Book Review: The Definitive Shakespeare Companion: Overviews, Documents, and Analysis

Dave Dettman

Abstract


This multivolume work is an updated version of The Greenwood Companion to Shakespeare: A Comprehensive Guide for Students (Greenwood, 2005), also edited by Rosenblum. Overviews and the History Plays (vol. 1), The Comedies (vol. 2), The Tragedies (vol. 3), and The Romances and Poetry (vol. 4) make up the set. At 1,987 pages, the updated version is 523 pages longer that its predecessor, with the number of contributors having grown from forty to sixty-two. Six new essays bring the total number to eighty-three. The additions include five- to ten-page overviews in each of the four volumes, a nineteen-page essay by Rosenblum titled “The Authorship Questions,” and a second six-page overview in volume 4 introducing the longer poems.
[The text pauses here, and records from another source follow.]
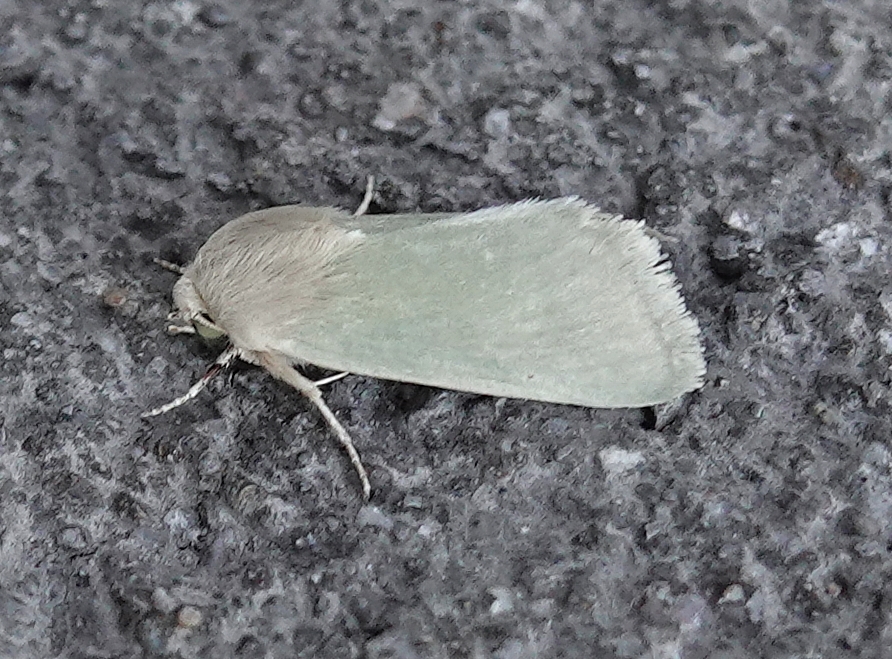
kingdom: Animalia
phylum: Arthropoda
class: Insecta
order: Lepidoptera
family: Noctuidae
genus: Schinia
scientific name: Schinia simplex
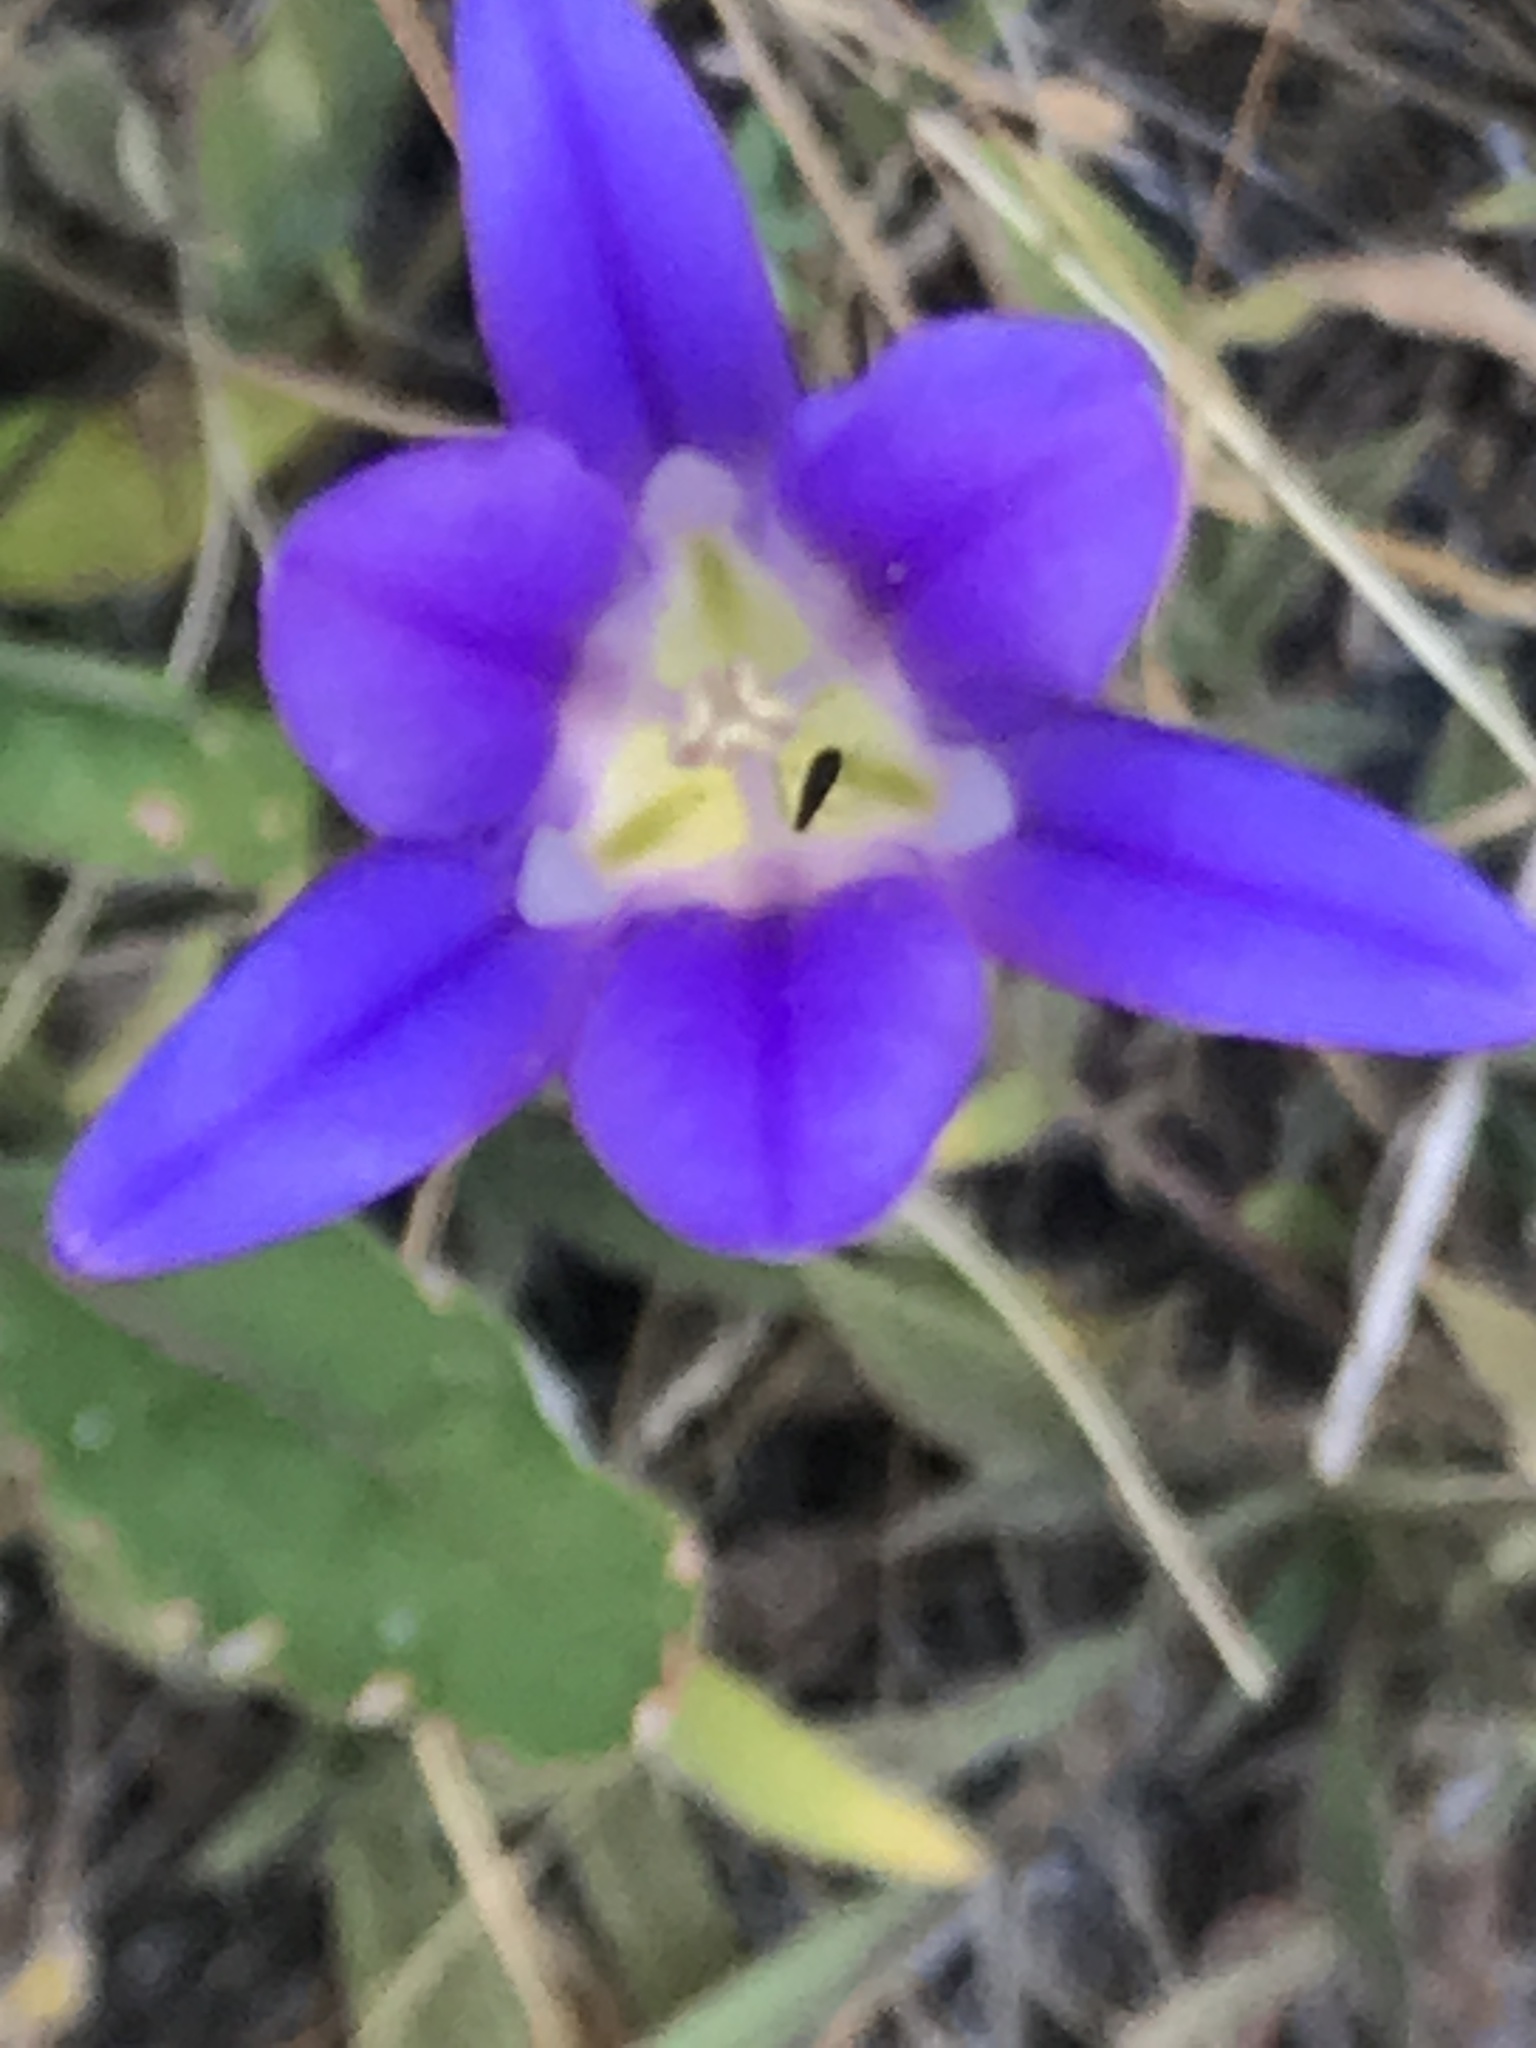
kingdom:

The additional content in many entries reflects scholarship published between 2005 and the publication of the new set, but other books and articles not cited in 2005 but published before that date make up a portion of the newly consulted sources. A comparison of entries in the old and the new reveal major additions to some entries (the entry for Hamlet is considerably longer and cites twenty-six sources, while the 2005 entry cites eleven) and minor additions and changes in word choice in others.